Sadomasochism, or sadism and masochism, is kink (alternative behavior) that involves pain. The sadist enjoys inflicting pain consensually on a masochist, the masochist enjoys having pain inflicted upon them consensually by the sadist. People enjoy it for different reasons, some sexual, some as a bonding experience with the partner, some for the sensation, etc.
This happens in a lot of different ways.
Pain can sting, pain can thud. (Sting like a slap, thud like a punch.) It can involve temperature, or pressure, or impact, or scratches or cuts.
Some examples:
- Impact Play – This involves kinks such as spanking, whipping, flogging, paddling, caning, etc. Essentially, the sadist strikes the masochist with either their hand or an implement. Different implements create different sensations.
- Temperature Play – Also covered under “sensation play”, which we’ll talk about later, temperature can induce pain—whether it’s dripping hot candle wax within a safe zone on the masochist, or running ice cubes over sensitive areas.
- Pressure – This usually involves clamps, sometimes as simple as clothespins, sometimes specialized clamps for certain areas. In any case, these, or even the fingers or teeth for biting, are used to pinch areas of skin to produce pain, as long as it doesn’t damagingly cut off circulation.

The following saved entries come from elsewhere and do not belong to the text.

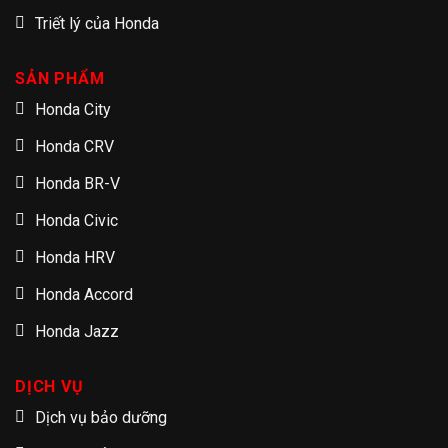
Triết lý của Honda
SẢN PHẨM
Honda City
Honda CRV
Honda BR-V
Honda Civic
Honda HRV
Honda Accord
Honda Jazz
DỊCH VỤ
Dịch vụ bảo dưỡng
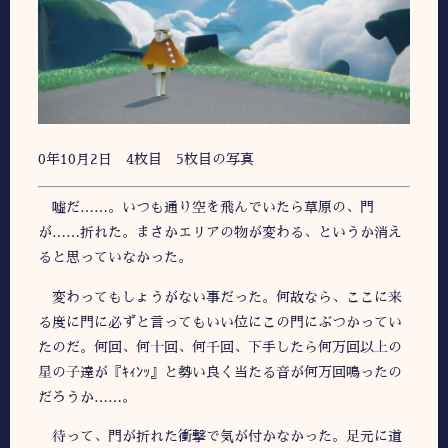
0年10月2日 4枚目 5枚目の写真
嘘だ……。いつも通り空を飛んでいたら草原の、門
が……折れた。まさかエリアの物が変わる、というか消え
ると思っていなかった。
変わってもしょうがない事だった。何故なら、ここに来
る度に門に必ずと言ってもいい位にこの門にぶつかってい
たのだ。何回、何十回、何千回、下手したら何万回以上の
星の子達が『ｷｨﾝｯ』と勢い良く当たる音が何万回鳴ったの
だろうか……。
待って、門が折れた衝撃で気が付かなかった。足元に道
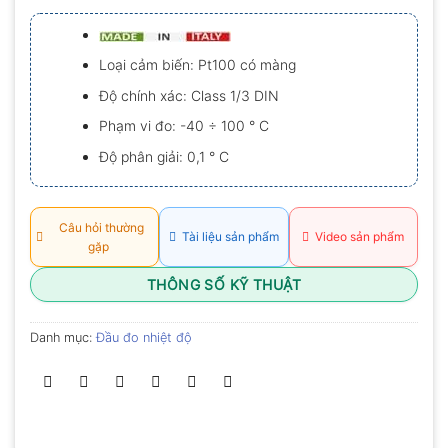
xếp
hạng
0.0
5
Loại cảm biến: Pt100 có màng
sao
Độ chính xác: Class 1/3 DIN
Phạm vi đo: -40 ÷ 100 ° C
Độ phân giải: 0,1 ° C
Câu hỏi thường
Tài liệu sản phẩm
Video sản phẩm
gặp
THÔNG SỐ KỸ THUẬT
Danh mục:
Đầu đo nhiệt độ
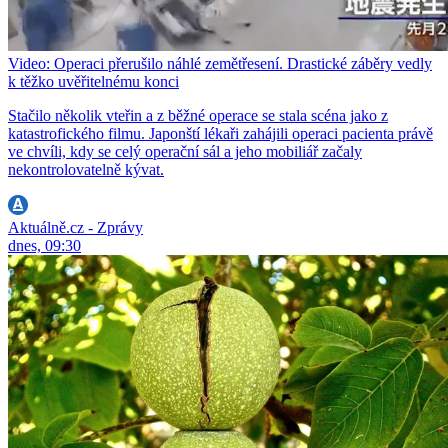
Video: Operaci přerušilo náhlé zemětřesení. Drastické záběry vedly
k těžko uvěřitelnému konci
Stačilo několik vteřin a z běžné operace se stala scéna jako z
katastrofického filmu. Japonští lékaři zahájili operaci pacienta právě
ve chvíli, kdy se celý operační sál a jeho mobiliář začaly
nekontrolovatelně kývat.
Aktuálně.cz - Zprávy
dnes, 09:30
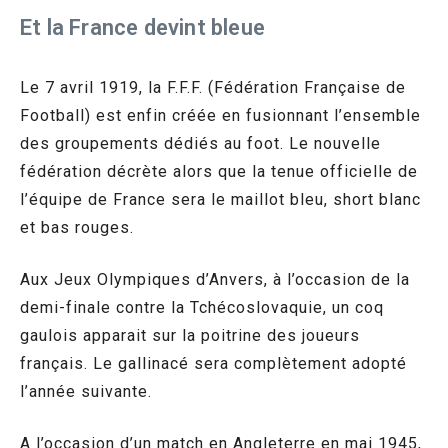
Et la France devint bleue
Le 7 avril 1919, la F.F.F. (Fédération Française de
Football) est enfin créée en fusionnant l’ensemble
des groupements dédiés au foot. Le nouvelle
fédération décrète alors que la tenue officielle de
l’équipe de France sera le maillot bleu, short blanc
et bas rouges.
Aux Jeux Olympiques d’Anvers, à l’occasion de la
demi-finale contre la Tchécoslovaquie, un coq
gaulois apparait sur la poitrine des joueurs
français. Le gallinacé sera complètement adopté
l’année suivante.
A l’occasion d’un match en Angleterre en mai 1945,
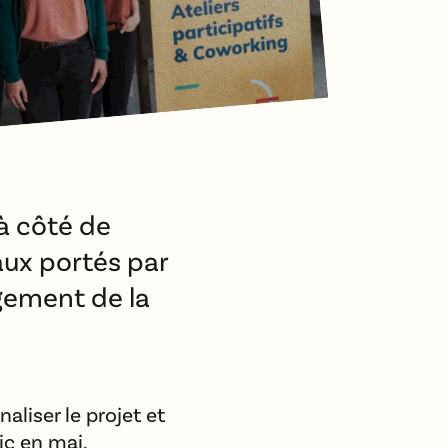
 à côté de
aux portés par
ngement de la
aliser le projet et
ic en mai.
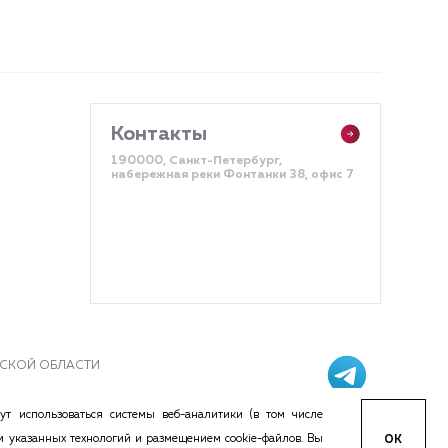
Контакты
190000, Санкт-Петербург,
набережная реки Фонтанки 38, офис 7
АДСКОЙ ОБЛАСТИ
ст.437 Гражданского кодекса РФ. Копирование и воспроизведение
ут использоваться системы веб-аналитики (в том числе
 для удобства восприятия информации п.2 ст.437 ГК РФ.
м указанных технологий и размещением cookie-файлов. Вы
ОК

- Scratching/Cutting – Everything from wartenberg wheels (spiky pinwheel like things) to knives can be used for this, safely.
What is sensation play?
Sensation play is a lot like sadomasochism, except instead of pain, it’s about sensation. Temperature play on the less extreme spectrum, or for someone who enjoys it; lightly scratching with things, light pressure, light impact, massage, some electricity, etc.
How do you stay safe?
- Always having a first aid kit handy.
- Filling out negotiation forms (like a checklist of what you will and won’t do).
- Having a safeword (a word that means MAYBE or NO, such as yellow or red in the stoplight system).
- Meeting in public spaces with a safe call, basic dating safety.
- Doing your research and using common sense.
- Engaging in aftercare, taking care of yourself and your partner after play/a scene, if required.